Evgenij Morozov è un sociologo della Bielorussa. La sua notorietà è dovuta principalmente alla sua posizione critica nei confronti del comune entusiasmo e ottimismo che caratterizza il dibattito sulle virtù potenziali "democratiche e anti-totalitaristiche" di Internet. Morozov, oltre a esprimere la sua visione critica attraverso la proficua attività giornalistica, che si compone di un notevole bagaglio di articoli e conferenze stampa, ha pubblicato 3 libri in cui, attraverso uno stile brillante, satirico, divertente, ma non privo di sensatezza, espone le sue tesi in maniera radicale e irriverente, scavando nelle conseguenze sociali, politiche ed economiche e mettendo in luce il modo in cui le nuove tecnologie stanno cambiando il panorama del quotidiano.
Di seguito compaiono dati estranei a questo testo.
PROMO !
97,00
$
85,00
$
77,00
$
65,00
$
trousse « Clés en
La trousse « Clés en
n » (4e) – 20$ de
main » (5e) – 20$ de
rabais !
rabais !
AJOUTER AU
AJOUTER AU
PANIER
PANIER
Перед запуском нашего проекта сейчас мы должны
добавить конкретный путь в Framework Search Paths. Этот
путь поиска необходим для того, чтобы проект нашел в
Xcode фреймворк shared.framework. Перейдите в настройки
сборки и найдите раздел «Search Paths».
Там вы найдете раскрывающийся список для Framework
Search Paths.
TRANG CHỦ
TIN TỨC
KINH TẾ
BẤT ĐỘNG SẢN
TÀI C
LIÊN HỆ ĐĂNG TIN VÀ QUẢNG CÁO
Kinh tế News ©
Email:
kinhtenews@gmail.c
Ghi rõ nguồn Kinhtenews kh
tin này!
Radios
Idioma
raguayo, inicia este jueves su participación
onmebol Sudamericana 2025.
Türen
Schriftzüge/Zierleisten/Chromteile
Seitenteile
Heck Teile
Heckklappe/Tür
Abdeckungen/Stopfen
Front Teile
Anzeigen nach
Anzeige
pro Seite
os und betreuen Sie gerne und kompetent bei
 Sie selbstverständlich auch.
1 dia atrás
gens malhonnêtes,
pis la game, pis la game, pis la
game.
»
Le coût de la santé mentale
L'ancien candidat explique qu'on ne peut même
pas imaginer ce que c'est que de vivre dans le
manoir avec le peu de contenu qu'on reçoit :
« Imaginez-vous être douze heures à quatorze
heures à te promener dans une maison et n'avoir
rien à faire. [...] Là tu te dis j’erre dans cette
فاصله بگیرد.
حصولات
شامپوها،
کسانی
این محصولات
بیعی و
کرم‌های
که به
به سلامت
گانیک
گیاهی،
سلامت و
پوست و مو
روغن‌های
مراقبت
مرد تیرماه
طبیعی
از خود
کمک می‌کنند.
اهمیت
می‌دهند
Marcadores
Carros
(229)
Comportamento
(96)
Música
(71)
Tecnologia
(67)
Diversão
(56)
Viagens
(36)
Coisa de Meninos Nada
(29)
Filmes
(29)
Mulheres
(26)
Nel settembre 2017, in occasione del Festival della Comunicazione di Camogli, il sociologo bielorusso ha esposto le sue incertezze verso l'ottimismo della Silicon Valley. [3] . Morozov parla di un gap digitale fra ricchi e poveri, che impedirebbe ai secondi di godere di quello che viene da lui definito il vero lusso: il distacco dal web. Il web, infatti, è considerato da Morozov alla stregua di uno strumento per i pubblicitari i quali, anche tramite Social Network come Facebook o tramite Google, riescono ad avere accesso ad una molteplicità di dati che servono a tradurre le preferenze di chi naviga in termini di target. Il politologo si schiera a favore della tecnologia, ma contro questa ingenua dipendenza dall'Internet, attestando la necessità di disintossicarsi da un mondo che alimenterebbe il business di imprese private a discapito della privacy dei cittadini.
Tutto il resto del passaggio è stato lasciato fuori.